Document passage:
That doesn't mean I would cut the kids out of my life or no longer be there for them. I'd take whatever $$$ I could out of the OM and WW and take them on a cruise or world tour and whatever was left over would be their college funds. 

This is fraud and deception that comes at a huge expense to the BH while the OM and WW laugh and remember all their hot, sweaty monkey sex. They would need to reimburse and compensate for that.


----------



## Taxman (Dec 21, 2016)

I would amend the suit and ask for more than the 4mil. Then I would sue each kid for the costs of raising them. I would squeeze the ex, simply by freezing her bank accounts until she divulged the name of her lover, then once I had his name, I would ruin his life. I am a great believer in scorched earth. This gets in the papers beyond what is there now, with some skilfull angles on the story, and those that screwed over the bh, which includes his purported progeny,all five parties lose everything. It is obvious their only interest was in maintaining lifestyle on his money. Best he takes everyone’s dough, and given the CF diagnosis, I hope he leaves his entire fortune to charity.

One of my clients discovered his son, who had spent a lifetime being an embarrassment was not his biologically. Quietly, we filed divorce papers, made a number of declarations, then we had a d-day. On that day the wife was informed of our discoveries. She was moved to a property owned by our client until such time as she could find her own accommodations. We enforced a pre-nup. She would get a bare minimum. Her progeny was NOT allowed to live with her. He was informed that since he was not our client’s son, he was cut off without a dime or a place to live. He had spent his life as an entitled rich kid, wasn’t interested in learning any life skills. He struggled, turned to petty crime, and has been in and out of custody since.


----------



## sokillme (Jun 10, 2016)

*Re: A heartbreaking scenario*

This was already posted. The worst part is 2 of his kids took her side and no longer speak to him because of the suit. Shame on them. Actually if your read his son's reaction when he told him I think the kid already knew. I wish I could speak to this man and suggest that.

Exercise data:
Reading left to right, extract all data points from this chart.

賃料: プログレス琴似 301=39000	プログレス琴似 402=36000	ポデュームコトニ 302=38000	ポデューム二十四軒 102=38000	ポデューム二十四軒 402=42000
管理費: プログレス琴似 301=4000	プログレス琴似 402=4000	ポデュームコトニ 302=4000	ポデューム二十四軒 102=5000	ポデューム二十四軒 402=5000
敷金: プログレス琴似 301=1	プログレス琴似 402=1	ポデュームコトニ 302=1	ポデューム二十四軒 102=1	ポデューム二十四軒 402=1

Your goal: Set down the forum thread's words exactly, everything from "That doesn't mean" down to "(Dec 21, 2016)".

Exercise result:
That doesn't mean I would cut the kids out of my life or no longer be there for them. I'd take whatever $$$ I could out of the OM and WW and take them on a cruise or world tour and whatever was left over would be their college funds. 

This is fraud and deception that comes at a huge expense to the BH while the OM and WW laugh and remember all their hot, sweaty monkey sex. They would need to reimburse and compensate for that.


----------



## Taxman (Dec 21, 2016)